Il primo è l’economista di origini austriache Joseph Schumpeter, che spiegò come la tecnologia moderna produca una immensa ricchezza attraverso un processo di “distruzione creativa”. Il progresso tecnologico ed economico richiede che le vecchie industrie, occupazioni e modelli societari siano regolarmente distrutti per fare strada a nuove creazioni. Indubbiamente, questo processo può essere doloroso. Ma esso è anche il motivo per il quale c’è stato più cambiamento tecnologico a partire dal 1870 di quello che ci fu tra il 6000 prima di Cristo e il 1869.
Il secondo pensatore è Friedrich Engels, che lavorò sul modello marxista di una base e di una superstruttura (questo è, sicuramente, il modello di Marx, ma io credo che appartenga più ancora al suo collaboratore).
La “superstruttura” descrive tutto il sociale, con le sue reti personali, i suoi modelli sociologici e le istituzioni politiche, culturali e – fondamentalmente – economiche. Per quanto importanti queste cose siano, esse si basano tutte e tutte devono conformarsi alla sottostante “base” tecnologica della produzione. A partire dal 1870, in ogni momento, qualsiasi programma sociologico una società abbia gestito, è diventato inevitabilmente obsoleto ed è crollato nello spazio di 50 anni, a seguito dei cambiamenti nella sottostante struttura, che a sua volta veniva guidata dalla distruzione creativa schumpeteriana.
Il terzo pensatore è un altro economista di origini austriache, Friedrich von Hayek. La sua formidabile intuizione fu che l’economia di mercato è un meccanismo senza rivali nell’esternalizzare l’innovazione e nel mobilitare il potere intellettuale dell’umanità per rendere il mondo più ricco (ammesso che i diritti di proprietà siano fatti rispettare).
Ma Hayek mise in guardia che questi benefici comportano un prezzo terribile: non ci si può aspettare che il mercato fornisca alcuna forma di giustizia sociale. Egli credeva profondamente che ogni tentativo di gestire o di aggiustare il mercato con tali obbiettivi non solo sarebbe fallito, ma avrebbe anche minato la capacità del mercato di fare quello che esso fa meglio. La sua dottrina, quindi, corrispondeva a: “Il mercato lo dà, il mercato lo toglie: sia benedetto il nome del mercato”. Ogni altra cosa ci avrebbe collocati sulla “strada della servitù”.
Infine, l’antropologo economista ungherese Karl Polany vide che la visione di Hayek di un’utopia donata dal mercato era insostenibile a causa della sua disumanità.
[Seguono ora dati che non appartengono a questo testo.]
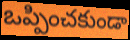
ఒప్పించకుండా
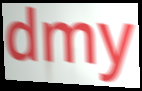
dmy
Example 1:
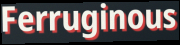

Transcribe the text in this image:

Ferruginous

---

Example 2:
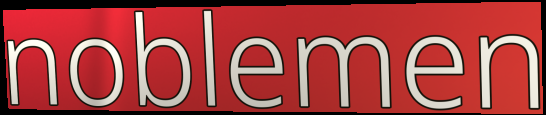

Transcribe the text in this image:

noblemen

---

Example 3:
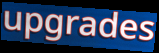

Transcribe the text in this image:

upgrades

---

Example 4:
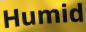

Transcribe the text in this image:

Humid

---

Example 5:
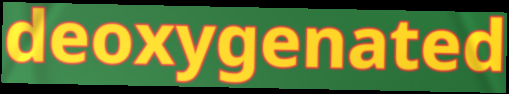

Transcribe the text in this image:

deoxygenated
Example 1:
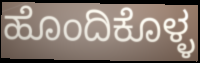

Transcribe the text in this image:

ಹೊಂದಿಕೊಳ್ಳ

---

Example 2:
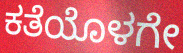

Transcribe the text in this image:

ಕತೆಯೊಳಗೇ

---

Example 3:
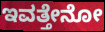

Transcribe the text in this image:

ಇವತ್ತೇನೋ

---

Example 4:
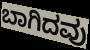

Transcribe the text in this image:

ಬಾಗಿದವು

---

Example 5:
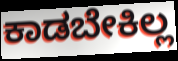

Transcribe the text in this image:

ಕಾಡಬೇಕಿಲ್ಲ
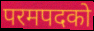
परमपदको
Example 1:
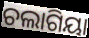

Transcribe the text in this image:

ଚଲାଗିୟା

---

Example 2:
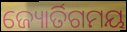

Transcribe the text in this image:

ଜ୍ୟୋର୍ତିଗମୟ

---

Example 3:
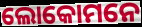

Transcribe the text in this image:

ଲୋକୋମନେ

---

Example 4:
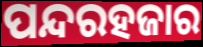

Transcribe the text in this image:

ପନ୍ଦରହଜାର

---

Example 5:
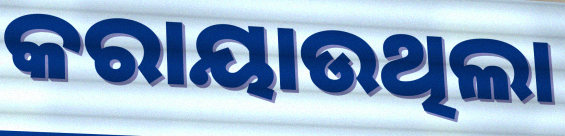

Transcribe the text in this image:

କରାୟାଉଥିଲା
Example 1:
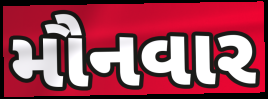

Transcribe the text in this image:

મૌનવાર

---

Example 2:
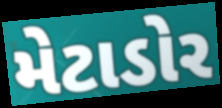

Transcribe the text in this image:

મેટાડોર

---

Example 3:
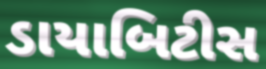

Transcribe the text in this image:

ડાયાબિટીસ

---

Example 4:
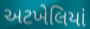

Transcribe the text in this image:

અટખેલિયાં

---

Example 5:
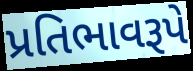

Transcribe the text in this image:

પ્રતિભાવરૂપે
Le persone vogliono poter intervenire su come le loro risorse sono utilizzate. Esse chiederanno che i loro redditi – e quelli degli altri – raggiungano un qualche livello dignitoso, e si aspetteranno un qualche grado di stabilità. Le persone tendono a resistere all’idea che il loro modello di vita possa essere distrutto unicamente a causa di qualche cosmopolita senza radici che massimizza il profitto dall’altra parte del mondo. Che sia bene o male, questo è cosa sono le persone. Se i diritti di proprietà sono davvero l’unica cosa importante, la politica e la società alla fine si sfilacceranno.
Tutti questi quattro pensatori ci consentono di comprendere per quale ragione siamo stati incapaci di utilizzare il nostro valore tecnologico per costruire un mondo equo e felice. Ma la diagnosi è ovviamente soltanto la metà dell’impresa. L’obbiettivo delle generazioni future è immaginarsi come diventare talmente bravi nel tagliare e gustare la torta economica, quanto le precedenti generazioni lo furono nel renderla più grande.